__選文__:
↓
代序:四十歲從頭學起
一
一九七○、八○年代之交是令人振奮的歷史轉折點。台灣黨外政治運動和鄉土文學運動同步發展,國民黨的政治高壓和思想鉗制越來越失去效力。七七、七八年間,國民黨發動它所能掌控的一切媒體,對鄉土文學進行總攻擊,但迫於輿論壓力,終於不敢逮捕鄉土文學的領導人陳映真等。七九年,黨外在高雄舉辦遊行時,由於糾察工作組織不力,讓混進遊行隊伍的不良分子有機會進行暴力破壞,國民黨藉此誣蔑黨外人士蓄謀叛亂,把重要黨外領導人幾乎全數逮捕,並對主要人物進行軍事審判。但在審判結束不久之後所舉行的選舉中,受刑人的家屬凡參與選舉的,無不高票當選。所以,當時我們心情非常暢快,以為台灣即將進入大有所為的民主時代。
沒想到,十年之後的局勢卻讓我大為沮喪。我那時候涉世未深,不知道整個七○年代潛伏著的台獨勢力正在蓄勢待發。所以等到八○、九○年代之交,情勢逐漸明朗時,我從困惑轉為憤怒,完全不知道要怎麼辦才好。
↑
__已儲存的資料紀錄__:
↓
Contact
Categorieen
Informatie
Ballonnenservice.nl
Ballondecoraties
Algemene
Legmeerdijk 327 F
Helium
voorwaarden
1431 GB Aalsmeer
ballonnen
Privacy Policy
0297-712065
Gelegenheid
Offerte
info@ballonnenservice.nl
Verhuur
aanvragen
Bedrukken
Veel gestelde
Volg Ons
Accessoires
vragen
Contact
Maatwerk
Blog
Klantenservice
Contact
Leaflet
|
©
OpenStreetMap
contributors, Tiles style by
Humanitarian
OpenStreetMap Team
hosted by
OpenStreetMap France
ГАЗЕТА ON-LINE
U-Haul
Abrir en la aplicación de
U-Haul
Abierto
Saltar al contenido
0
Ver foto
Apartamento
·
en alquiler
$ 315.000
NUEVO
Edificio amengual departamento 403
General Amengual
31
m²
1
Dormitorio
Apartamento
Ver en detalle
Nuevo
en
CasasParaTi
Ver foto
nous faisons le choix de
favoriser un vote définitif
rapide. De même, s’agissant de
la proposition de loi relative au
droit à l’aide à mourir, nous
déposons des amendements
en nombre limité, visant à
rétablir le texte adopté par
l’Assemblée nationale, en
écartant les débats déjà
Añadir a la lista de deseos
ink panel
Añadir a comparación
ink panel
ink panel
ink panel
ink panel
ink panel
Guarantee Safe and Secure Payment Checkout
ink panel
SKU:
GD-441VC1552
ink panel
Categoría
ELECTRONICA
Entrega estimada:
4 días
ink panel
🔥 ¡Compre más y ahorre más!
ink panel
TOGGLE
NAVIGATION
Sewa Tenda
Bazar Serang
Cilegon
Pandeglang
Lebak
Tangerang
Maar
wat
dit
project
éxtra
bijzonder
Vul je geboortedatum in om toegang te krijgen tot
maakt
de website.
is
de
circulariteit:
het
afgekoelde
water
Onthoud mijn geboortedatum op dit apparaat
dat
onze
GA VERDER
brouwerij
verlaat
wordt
↑
__作答說明__:
A. 能否用兩句話概括這篇回顧台灣一九七○至九○年代政局的選文?
B. 請從這篇台灣政局回顧的選文最後一句之後接著往下寫。

__練習答案__:
A. 一九七○、八○年代之交,台灣黨外政治運動與鄉土文學運動同步發展,國民黨的高壓逐漸失效;高雄遊行後,黨外領導人幾乎全數被捕並受軍事審判,但受刑人家屬參選者無不高票當選,作者因此以為民主時代即將到來。十年後的八○、九○年代之交,整個七○年代潛伏的台獨勢力逐漸明朗,作者從困惑轉為憤怒,完全不知道該怎麼辦。

B.
一九八六年,黨外主要力量在美國暗中嗾使下,宣布組織「民主進步黨」。按照當時尚屬有效的戒嚴令,蔣經國可以依法逮捕組黨人士。但是,這樣必然導致台灣社會嚴重對立,因此,蔣經國只好在第二年宣布取消戒嚴令。後來民進黨在訂定黨綱的最後階段,突然有人提議加入「台灣前途由台灣人民自決」的條款,而且通過了。有一批五○年代的左派政治犯,在民進黨宣布建黨時,立刻申請入黨。等到黨綱一通過,他們又立刻宣布退黨,並且登報申明反對民進黨的黨綱。這一事件的發展,可以看出一九八○年代末台灣政治情勢之詭譎。
另一方面,原本有台獨傾向的文化人也開始他們的密謀運作。他們攻擊鄉土文學領導人陳映真的大中國情結,並且一再申說,「鄉土文學」的「鄉土」只能指台灣,跟中國毫無關係,所以「鄉土文學」應該正名為「台灣文學」,還一再「論證」台灣現代文學和中國現代文學扯不上任何連繫。這是八○年代中期開始形成、到八○年代末已盛行於世的「台灣文學論」。
我原本研究唐詩,但受到鄉土文學運動影響,八六年開始寫台灣現代文學評論,並於八八年出版第一本評論集《小說與社會》,我的位置很清楚,我屬於「鄉土文學派」。但當我的評論集出版後,我卻發現,「鄉土文學」已經不成陣營了,新的陣營現在叫做「台灣文學」。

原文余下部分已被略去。